Irony suffuses the third story. Set on the slopes of K2 in 1992, climbers fight their way up, then down the mountain. Now, both the protagonist and one of the survivors of this story— friends and professional rivals who became fellow victims in the events of May 1996, mountaineering’s most infamous episode in the public eye—lie dead on Mt. Everest.

The story ostensibly belongs to Scott Fischer (it’s told from his point of view), but, with the exception of one element, belongs equally to his partner, Ed Viesturs. Fischer and Viesturs buy spots on an ad-hoc-style Russian/American expedition to K2’s Abruzzi Ridge. Early on, Fischer dislocates his shoulder, yet stubbornly stays on in the nearly vain hope that his shoulder will heal enough to climb K2. In time, he mends sufficiently to give it a go—twice—and not only eventually succeeds with Viesturs, but in the process, the two of them, at no small risk and sacrifice of their own energy reserves, rescue other climbers seemingly left and right, including Rob Hall and his desperately ill partner, Gary Ball.

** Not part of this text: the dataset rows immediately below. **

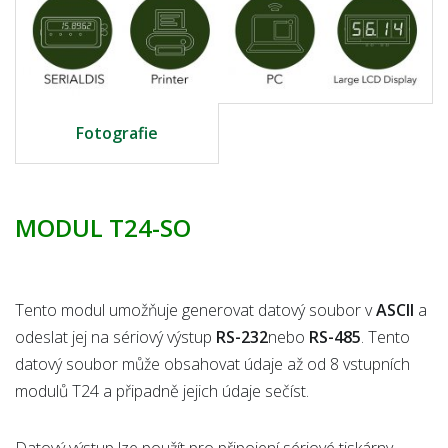
Fotografie
MODUL T24-SO
Tento modul umožňuje generovat datový soubor v
ASCII
a
odeslat jej na sériový výstup
RS-232
nebo
RS-485
. Tento
datový soubor může obsahovat údaje až od 8 vstupních
modulů T24 a připadně jejich údaje sečíst.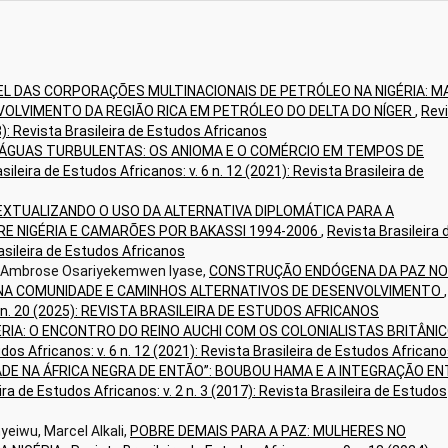
EL DAS CORPORAÇÕES MULTINACIONAIS DE PETRÓLEO NA NIGÉRIA: M
OLVIMENTO DA REGIÃO RICA EM PETRÓLEO DO DELTA DO NÍGER
,
Rev
18): Revista Brasileira de Estudos Africanos
ÁGUAS TURBULENTAS: OS ANIOMA E O COMÉRCIO EM TEMPOS DE
sileira de Estudos Africanos: v. 6 n. 12 (2021): Revista Brasileira de
XTUALIZANDO O USO DA ALTERNATIVA DIPLOMÁTICA PARA A
E NIGÉRIA E CAMARÕES POR BAKASSI 1994-2006
,
Revista Brasileira 
rasileira de Estudos Africanos
, Ambrose Osariyekemwen Iyase,
CONSTRUÇÃO ENDÓGENA DA PAZ NO
 NA COMUNIDADE E CAMINHOS ALTERNATIVOS DE DESENVOLVIMENTO
,
 10 n. 20 (2025): REVISTA BRASILEIRA DE ESTUDOS AFRICANOS
ÉRIA: O ENCONTRO DO REINO AUCHI COM OS COLONIALISTAS BRITÂNI
dos Africanos: v. 6 n. 12 (2021): Revista Brasileira de Estudos African
DADE NA ÁFRICA NEGRA DE ENTÃO”: BOUBOU HAMA E A INTEGRAÇÃO E
ira de Estudos Africanos: v. 2 n. 3 (2017): Revista Brasileira de Estudos
yeiwu, Marcel Alkali,
POBRE DEMAIS PARA A PAZ: MULHERES NO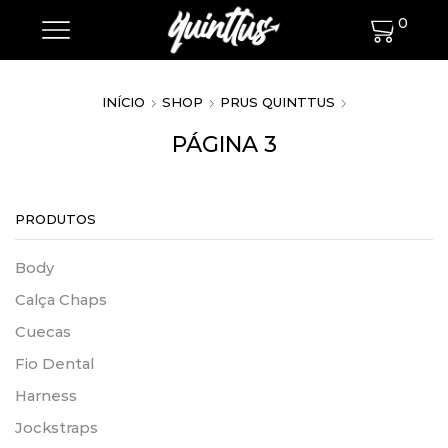
0
INÍCIO
SHOP
PRUS QUINTTUS
PÁGINA 3
PRODUTOS
Body
Calça Chaps
Cuecas
Fio Dental
Harness
Jockstraps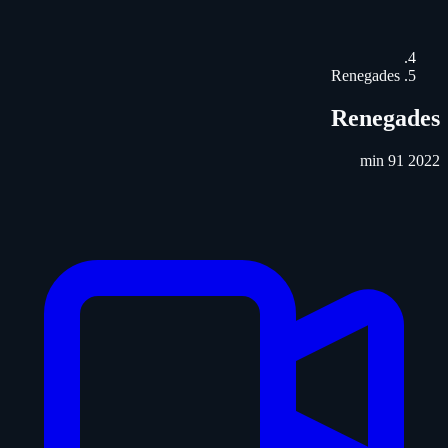
Renegades
Renegades
91 min
2022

The telling of this story is fairly unique because Potterfield is neither a participant in the story nor an insider in the world of professional high-altitude mountaineering. He is, however, a climber who understands and appreciates what climbing is all about. The standard first-person expedition narrative that we’ve read so many times generally is not a particularly guileless document. The authors endlessly make a case for themselves—one eye cocked toward posterity—regardless of whether there is anything they need to make a case about or not. It’s a type of insecurity.

I really liked the K2 story because not only is it exciting, it’s straight. Even though Potterfield obviously is an admirer of Scott Fischer and sometimes expresses some quaint notions about the world of “big league mountaineering,” the story is mercifully free of the bending and skewing found in nearly all expedition narratives and provides a refreshingly clear view into the world of climbing big mountains.

The pithy subject of Everest and the connection with this book—a book about people surviving—can’t be ignored. What struck me most about the events in May 1996 on Everest was the clear dividing line between those who survived and those who succumbed. Anyone who was a seasoned climber, Sherpas and Westerners alike, survived that storm rather handily (the exceptions, of course, being Scott Fischer and Rob Hall who, in my opinion, were artificially crippled that day in both their decision-making and, ultimately, in their efforts to save themselves by the extraordinary circumstances and concerns which were, sadly or ironically, of their own contrivance). Those who died or nearly died were the under-experienced ones.

Guiding and clients dying while being guided is as old as climbing itself—it’s no use even to discuss what things guides should or shouldn’t attempt to take their clients up; how the clients could be screened better beforehand, or whatever. You read about people on Everest that year giving themselves up for dead well before the gig was up and then you read about Colby Coombs on Foraker, Potterfield on his ledge, Fischer and Viesturs on K2, all of them never giving up. Maybe this book would be a good read for those people who want to be guided up the big peaks. They could read it and then ask themselves, “Have I ‘been there and done that’ enough to survive like this if I had to? And if so, why am I hiring a guide?”